Huber: Vioolsonates nr. 2 in Bes op. 42 en 7 in G op. 119 Graziosa; Uit Poëtische stukken (Album voor de jeugd) op. 99 nr. 1, 4, 6, 8, 10, 12, 13, 19 en 20. Agnieszka Marucha en Tomasz Pawlowski. Acte préalable APO 266 (68’23”). 2011
In 1987 hebben Yakumi Kubota en Anne de Dadelsen zich al ontfermd over de vioolsonate nr. 1, Stimmungen en wat kortere werken (Ex Libris CD 6082), terwijl Gilles Colliard en Timon Altwegg de sonates nr. 5 en 6 plus de Fantasie in 2010 voor hun rekening namen (Guild GMCD 7371), maar het lijkt erop dat het Poolse duo Agnieszka Marucha en Tomasz Pawlowski voor de cd première van nr. 2 en 7 zorgde. Dat mag verrassend schijnen, want van Polen verwacht je niet direct dat ze warm lopen voor de onbekende en blijkbaar in eigen land vergeten Zwitser Hans Huber (1852-1921) die in Leipzig studeerde, een periode les gaf en directeur was van het conservatorium in Bazel en die toch een omvangrijk oeuvre naliet, met daaronder negen vioolsonates.
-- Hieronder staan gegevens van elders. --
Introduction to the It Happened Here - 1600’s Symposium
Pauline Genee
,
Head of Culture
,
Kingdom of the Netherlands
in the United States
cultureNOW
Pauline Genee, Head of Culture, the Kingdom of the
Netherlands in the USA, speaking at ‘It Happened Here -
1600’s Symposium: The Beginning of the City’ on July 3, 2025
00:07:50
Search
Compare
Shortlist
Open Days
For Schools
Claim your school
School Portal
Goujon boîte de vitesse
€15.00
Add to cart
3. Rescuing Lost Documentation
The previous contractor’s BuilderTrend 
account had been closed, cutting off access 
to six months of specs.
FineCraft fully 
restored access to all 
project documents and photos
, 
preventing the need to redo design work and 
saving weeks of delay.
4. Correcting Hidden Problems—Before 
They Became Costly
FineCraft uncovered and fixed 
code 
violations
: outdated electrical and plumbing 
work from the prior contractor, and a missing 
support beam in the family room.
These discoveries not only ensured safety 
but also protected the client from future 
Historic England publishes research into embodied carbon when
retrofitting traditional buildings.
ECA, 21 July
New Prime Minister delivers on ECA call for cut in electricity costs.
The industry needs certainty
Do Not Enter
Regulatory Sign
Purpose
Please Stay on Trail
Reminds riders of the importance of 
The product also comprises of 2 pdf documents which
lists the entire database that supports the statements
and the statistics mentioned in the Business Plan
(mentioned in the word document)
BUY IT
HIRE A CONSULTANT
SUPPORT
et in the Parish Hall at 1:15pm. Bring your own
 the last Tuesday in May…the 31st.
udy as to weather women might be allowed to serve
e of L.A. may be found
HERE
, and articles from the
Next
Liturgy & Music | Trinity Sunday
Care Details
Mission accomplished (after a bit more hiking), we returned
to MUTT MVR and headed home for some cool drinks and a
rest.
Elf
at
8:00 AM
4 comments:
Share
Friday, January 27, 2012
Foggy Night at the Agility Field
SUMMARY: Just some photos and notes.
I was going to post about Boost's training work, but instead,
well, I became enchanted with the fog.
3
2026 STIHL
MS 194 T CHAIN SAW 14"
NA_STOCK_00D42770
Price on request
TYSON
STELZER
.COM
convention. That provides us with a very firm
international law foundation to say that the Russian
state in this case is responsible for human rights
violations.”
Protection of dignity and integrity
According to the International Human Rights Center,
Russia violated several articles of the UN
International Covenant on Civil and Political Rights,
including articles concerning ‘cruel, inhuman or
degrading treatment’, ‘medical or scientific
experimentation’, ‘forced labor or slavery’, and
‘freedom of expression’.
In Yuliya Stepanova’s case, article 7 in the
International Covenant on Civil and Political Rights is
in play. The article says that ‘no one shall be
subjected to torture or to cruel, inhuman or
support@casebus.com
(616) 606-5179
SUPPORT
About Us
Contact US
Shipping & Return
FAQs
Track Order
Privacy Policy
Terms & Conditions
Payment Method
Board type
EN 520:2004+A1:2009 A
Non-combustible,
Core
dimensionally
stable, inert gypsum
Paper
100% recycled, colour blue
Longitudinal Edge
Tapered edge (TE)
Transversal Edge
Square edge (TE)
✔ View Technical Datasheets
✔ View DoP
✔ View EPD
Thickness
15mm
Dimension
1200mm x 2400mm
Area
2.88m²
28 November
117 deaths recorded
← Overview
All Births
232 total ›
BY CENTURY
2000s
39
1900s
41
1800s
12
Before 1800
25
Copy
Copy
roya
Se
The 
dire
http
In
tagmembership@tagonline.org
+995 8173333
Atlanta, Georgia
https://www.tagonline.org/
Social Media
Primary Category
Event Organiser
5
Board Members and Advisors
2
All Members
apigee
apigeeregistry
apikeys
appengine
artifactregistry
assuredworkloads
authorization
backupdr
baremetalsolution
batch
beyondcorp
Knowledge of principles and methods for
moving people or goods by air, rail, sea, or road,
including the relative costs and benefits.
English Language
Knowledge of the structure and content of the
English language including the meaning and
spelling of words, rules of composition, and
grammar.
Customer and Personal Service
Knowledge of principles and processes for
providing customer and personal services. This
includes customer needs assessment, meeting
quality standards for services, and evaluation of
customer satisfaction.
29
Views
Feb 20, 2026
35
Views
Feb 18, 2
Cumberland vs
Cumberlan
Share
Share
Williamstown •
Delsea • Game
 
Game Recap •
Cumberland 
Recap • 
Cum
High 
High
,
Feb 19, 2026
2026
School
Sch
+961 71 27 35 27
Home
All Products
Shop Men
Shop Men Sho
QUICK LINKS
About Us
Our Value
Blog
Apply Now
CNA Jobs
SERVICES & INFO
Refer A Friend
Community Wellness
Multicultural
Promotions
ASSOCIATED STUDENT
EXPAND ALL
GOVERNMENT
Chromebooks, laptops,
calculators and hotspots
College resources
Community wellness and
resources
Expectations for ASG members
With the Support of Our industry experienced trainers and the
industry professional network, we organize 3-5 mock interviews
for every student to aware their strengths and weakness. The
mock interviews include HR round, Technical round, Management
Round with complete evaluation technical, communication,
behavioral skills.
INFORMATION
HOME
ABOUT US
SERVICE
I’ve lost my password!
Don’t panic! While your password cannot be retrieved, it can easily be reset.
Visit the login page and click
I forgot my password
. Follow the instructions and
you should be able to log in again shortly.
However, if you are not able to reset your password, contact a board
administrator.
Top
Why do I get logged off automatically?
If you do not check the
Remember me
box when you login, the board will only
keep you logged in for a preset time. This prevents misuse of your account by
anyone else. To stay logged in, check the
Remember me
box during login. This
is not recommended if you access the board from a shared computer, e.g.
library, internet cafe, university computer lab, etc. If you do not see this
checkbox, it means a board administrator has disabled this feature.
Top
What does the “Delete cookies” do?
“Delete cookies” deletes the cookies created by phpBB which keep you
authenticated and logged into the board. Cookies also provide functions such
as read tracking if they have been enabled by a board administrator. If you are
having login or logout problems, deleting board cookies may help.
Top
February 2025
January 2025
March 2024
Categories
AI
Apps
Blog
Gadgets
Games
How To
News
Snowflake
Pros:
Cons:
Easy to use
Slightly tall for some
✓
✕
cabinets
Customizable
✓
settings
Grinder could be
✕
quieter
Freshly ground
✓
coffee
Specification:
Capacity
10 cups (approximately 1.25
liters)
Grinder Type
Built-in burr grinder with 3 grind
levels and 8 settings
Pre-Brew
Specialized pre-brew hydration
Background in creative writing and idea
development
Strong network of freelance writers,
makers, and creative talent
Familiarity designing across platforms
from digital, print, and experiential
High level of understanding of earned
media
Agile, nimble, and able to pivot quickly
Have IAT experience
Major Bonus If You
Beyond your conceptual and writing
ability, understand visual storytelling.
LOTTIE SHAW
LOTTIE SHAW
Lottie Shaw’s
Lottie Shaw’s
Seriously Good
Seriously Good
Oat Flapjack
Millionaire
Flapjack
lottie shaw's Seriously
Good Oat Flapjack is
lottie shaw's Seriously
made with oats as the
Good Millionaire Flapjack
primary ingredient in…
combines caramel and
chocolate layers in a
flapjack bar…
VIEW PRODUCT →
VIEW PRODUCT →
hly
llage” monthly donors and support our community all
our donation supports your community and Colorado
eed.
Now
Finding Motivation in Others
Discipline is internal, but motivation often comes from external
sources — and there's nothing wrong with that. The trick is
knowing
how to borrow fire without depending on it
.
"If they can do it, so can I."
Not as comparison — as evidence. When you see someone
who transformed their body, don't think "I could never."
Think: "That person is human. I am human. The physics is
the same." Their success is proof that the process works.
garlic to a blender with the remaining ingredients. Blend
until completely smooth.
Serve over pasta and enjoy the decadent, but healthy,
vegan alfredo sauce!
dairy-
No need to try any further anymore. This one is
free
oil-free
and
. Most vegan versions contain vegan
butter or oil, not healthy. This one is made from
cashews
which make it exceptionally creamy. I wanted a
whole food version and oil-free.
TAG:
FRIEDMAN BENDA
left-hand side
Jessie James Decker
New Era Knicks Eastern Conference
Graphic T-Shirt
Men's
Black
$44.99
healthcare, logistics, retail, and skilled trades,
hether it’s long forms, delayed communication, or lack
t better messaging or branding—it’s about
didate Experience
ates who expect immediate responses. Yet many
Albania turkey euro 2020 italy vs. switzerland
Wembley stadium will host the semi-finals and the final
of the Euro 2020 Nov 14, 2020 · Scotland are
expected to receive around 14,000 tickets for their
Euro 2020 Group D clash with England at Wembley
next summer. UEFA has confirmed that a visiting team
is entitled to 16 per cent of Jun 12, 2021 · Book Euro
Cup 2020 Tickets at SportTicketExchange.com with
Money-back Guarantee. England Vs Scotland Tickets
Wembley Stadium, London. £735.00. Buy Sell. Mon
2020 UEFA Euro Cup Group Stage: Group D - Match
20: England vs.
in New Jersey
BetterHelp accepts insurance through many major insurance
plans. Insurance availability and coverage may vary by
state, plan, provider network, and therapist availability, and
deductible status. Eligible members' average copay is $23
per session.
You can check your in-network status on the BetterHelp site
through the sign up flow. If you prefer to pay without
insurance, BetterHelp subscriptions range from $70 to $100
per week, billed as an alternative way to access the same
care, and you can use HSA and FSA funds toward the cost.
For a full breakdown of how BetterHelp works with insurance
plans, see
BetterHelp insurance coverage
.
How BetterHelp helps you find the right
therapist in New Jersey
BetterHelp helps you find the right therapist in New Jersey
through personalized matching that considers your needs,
Deze verse cd blijkt meteen een fijne ontdekking en een mooie aanwinst. Hubers idioom beweegt zich in de sfeer van de rijpe Schumann en de jonge Brahms en doet daarin nauwelijks voor hen onder.
Sonate nr. 2 is uit 1878, maar werd in 1898 herzien en in die laatste vorm wordt het in de beste traditie geconcipieerde werk hier voorgeschoteld. Een hoogtepunt uit het werk is een fraaie cantilene voor de viool.
Sonate nr. 7 is wat avontuurlijker en stamt uit 1902. De bijnaam Graziosa is waarschijnlijk vooral te danken aan het begin en het slot waarin de viool solo speelt.
Hubers twintig Dichterlijke stukken werden tussen 1892 en 1897 gecomponeerd en zijn met hun bondigheid van ongeveer een minuut lengte van pre-Weberniaanse statuur, maar veel genietbaarder. Zelfs zo dat er gezien de speelduur van nog geen zeventig minuten nu best een paar meer hadden bij gemogen en –gekund.
Met een steeds goed gedoseerde, vriendelijke toon en een juist inlevingsvermogen zorgden het hoorbaar heel goed voorbereide en geëngageerde team. Een ontdekking om te koesteren.